[BEGIN]

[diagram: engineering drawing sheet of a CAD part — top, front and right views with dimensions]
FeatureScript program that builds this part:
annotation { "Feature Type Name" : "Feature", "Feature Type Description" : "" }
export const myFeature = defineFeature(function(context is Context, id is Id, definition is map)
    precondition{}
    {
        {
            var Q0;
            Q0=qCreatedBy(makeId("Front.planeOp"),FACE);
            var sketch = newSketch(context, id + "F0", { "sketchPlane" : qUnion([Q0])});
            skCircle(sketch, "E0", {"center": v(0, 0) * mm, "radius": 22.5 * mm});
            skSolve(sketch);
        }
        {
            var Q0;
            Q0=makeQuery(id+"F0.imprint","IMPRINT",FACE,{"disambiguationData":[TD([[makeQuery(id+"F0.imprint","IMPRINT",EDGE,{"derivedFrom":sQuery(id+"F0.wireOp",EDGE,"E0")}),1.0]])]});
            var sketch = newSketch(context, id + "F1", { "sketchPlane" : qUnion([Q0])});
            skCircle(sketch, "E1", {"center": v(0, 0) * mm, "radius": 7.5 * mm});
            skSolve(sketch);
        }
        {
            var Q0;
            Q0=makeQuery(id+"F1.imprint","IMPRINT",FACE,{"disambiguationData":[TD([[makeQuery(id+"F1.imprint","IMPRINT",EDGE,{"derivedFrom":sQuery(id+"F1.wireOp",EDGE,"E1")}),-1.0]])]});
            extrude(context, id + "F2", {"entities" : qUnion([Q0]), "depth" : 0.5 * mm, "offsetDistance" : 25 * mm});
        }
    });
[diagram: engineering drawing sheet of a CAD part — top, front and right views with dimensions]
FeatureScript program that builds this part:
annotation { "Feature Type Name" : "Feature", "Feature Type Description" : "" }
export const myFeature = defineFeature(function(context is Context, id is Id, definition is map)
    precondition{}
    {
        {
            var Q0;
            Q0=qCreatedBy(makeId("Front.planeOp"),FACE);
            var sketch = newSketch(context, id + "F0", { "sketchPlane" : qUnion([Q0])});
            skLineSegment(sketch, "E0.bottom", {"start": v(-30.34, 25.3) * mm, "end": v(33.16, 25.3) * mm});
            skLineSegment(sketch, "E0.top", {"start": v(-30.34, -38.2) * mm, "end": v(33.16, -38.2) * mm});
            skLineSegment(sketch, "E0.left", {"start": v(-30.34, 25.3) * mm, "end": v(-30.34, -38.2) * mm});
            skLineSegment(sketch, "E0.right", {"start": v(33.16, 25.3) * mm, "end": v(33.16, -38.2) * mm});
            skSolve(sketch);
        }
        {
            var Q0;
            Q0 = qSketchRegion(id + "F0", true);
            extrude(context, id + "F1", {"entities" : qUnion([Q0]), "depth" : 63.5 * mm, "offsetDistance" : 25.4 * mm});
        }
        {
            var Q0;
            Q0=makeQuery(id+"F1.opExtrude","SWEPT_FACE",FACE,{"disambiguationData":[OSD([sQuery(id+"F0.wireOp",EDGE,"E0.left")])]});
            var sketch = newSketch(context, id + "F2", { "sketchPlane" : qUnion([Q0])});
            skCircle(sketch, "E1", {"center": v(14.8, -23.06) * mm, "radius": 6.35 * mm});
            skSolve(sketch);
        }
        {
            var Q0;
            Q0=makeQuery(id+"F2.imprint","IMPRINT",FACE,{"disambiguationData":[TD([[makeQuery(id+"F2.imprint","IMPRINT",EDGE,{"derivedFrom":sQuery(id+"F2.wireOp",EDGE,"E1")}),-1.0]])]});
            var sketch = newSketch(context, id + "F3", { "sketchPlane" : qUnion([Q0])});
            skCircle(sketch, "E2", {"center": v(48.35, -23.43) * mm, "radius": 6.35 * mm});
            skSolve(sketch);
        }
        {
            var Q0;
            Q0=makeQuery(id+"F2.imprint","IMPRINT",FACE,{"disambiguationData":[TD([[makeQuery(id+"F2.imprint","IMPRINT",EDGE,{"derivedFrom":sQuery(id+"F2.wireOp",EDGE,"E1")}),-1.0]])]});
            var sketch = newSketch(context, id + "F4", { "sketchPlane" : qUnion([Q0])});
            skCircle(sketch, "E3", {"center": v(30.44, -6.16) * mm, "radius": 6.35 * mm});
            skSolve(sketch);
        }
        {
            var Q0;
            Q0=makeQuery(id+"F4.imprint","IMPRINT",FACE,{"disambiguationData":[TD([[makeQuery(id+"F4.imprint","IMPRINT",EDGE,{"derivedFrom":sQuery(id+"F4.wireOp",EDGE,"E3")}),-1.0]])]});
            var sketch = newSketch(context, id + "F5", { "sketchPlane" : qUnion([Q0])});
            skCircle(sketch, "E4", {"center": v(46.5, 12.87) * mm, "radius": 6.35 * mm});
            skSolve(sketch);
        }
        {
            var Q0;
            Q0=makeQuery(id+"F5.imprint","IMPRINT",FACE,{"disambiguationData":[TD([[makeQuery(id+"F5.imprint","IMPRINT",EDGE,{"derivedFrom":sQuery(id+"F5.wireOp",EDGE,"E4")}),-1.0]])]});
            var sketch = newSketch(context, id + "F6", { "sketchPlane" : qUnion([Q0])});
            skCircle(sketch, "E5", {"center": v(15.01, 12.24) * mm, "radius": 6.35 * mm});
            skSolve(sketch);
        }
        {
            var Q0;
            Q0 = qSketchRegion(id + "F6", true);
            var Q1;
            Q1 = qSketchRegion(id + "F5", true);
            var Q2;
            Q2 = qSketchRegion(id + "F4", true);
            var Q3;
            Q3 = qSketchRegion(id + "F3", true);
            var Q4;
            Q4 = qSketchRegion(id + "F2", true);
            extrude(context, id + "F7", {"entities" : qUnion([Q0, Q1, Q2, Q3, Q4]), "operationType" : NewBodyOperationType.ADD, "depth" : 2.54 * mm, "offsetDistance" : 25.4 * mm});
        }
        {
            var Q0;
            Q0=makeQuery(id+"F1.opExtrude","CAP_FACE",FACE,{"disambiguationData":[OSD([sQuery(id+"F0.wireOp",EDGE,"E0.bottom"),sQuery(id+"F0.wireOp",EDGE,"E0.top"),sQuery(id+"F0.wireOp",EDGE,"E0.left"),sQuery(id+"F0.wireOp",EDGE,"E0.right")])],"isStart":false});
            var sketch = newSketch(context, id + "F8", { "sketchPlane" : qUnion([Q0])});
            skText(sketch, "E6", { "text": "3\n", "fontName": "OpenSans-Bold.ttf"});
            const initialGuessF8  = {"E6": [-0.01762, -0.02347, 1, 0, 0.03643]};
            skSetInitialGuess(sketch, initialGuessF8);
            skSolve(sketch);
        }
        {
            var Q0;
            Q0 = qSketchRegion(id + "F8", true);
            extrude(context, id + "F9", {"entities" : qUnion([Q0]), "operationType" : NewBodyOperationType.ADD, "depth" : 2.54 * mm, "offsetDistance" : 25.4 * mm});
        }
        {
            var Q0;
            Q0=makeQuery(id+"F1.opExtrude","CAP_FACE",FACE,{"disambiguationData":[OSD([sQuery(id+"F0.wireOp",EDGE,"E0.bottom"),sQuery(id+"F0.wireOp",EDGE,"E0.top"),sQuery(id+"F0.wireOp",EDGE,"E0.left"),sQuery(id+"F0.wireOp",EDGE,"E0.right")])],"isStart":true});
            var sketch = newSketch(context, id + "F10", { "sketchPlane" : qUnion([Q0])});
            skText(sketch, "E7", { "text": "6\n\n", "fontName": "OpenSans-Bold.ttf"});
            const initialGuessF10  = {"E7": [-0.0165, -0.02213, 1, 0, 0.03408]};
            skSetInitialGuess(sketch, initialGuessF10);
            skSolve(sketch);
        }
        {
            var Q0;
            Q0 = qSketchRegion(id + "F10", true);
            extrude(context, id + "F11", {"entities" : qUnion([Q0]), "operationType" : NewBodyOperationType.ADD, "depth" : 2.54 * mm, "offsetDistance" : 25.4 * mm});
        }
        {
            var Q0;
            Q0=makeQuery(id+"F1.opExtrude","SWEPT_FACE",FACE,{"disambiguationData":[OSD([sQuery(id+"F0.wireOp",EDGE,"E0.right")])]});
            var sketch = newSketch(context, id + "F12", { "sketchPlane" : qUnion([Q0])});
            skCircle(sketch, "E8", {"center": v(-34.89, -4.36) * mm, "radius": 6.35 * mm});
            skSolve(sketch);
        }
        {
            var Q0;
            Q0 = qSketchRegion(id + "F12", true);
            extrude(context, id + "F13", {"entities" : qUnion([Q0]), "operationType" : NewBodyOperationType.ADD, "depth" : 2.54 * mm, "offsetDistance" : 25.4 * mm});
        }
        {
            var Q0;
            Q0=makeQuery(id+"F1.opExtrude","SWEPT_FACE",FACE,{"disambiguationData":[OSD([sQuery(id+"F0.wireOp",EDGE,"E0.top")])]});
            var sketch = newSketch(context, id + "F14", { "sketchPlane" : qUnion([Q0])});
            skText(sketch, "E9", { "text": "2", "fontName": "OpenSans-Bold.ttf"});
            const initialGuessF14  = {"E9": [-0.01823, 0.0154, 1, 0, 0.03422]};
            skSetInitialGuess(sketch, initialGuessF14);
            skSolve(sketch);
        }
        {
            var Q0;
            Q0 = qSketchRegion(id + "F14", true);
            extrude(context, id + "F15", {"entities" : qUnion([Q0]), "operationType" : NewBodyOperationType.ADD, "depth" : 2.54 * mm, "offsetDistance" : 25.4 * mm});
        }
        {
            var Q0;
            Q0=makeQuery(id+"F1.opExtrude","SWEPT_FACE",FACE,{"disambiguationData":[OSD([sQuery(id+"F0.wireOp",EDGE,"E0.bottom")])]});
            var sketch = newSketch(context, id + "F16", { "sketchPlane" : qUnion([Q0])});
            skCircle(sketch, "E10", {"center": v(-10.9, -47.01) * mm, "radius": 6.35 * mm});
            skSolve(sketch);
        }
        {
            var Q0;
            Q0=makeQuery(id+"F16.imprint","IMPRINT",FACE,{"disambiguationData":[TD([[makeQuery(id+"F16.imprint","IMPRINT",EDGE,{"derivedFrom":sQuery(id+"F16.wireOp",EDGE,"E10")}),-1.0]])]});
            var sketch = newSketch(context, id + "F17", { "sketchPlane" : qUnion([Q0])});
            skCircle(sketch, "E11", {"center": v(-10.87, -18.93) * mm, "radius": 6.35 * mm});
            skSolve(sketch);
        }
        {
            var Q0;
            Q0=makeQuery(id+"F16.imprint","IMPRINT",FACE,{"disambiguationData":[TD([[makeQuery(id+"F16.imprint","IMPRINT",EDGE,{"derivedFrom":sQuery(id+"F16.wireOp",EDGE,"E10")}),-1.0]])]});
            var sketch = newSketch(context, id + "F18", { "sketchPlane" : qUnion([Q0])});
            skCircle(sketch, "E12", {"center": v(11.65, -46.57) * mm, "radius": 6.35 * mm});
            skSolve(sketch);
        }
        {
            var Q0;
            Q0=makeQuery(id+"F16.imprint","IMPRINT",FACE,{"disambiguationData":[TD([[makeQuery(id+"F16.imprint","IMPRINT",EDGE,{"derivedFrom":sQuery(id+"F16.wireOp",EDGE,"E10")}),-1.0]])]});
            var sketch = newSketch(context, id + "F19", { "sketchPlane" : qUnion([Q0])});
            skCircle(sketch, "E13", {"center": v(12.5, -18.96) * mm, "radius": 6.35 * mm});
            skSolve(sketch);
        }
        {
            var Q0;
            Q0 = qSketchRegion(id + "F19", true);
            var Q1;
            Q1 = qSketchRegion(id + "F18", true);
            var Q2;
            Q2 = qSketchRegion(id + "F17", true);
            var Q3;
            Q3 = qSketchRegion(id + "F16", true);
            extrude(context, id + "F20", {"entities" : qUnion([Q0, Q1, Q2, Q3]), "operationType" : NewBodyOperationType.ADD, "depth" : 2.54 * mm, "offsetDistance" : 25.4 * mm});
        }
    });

[END]

- **What the task requires**
List each line of the records containing the string "const", with case counting in the match.

- **Solved exercise**
export const myFeature = defineFeature(function(context is Context, id is Id, definition is map)
export const myFeature = defineFeature(function(context is Context, id is Id, definition is map)
            const initialGuessF8  = {"E6": [-0.01762, -0.02347, 1, 0, 0.03643]};
            const initialGuessF10  = {"E7": [-0.0165, -0.02213, 1, 0, 0.03408]};
            const initialGuessF14  = {"E9": [-0.01823, 0.0154, 1, 0, 0.03422]};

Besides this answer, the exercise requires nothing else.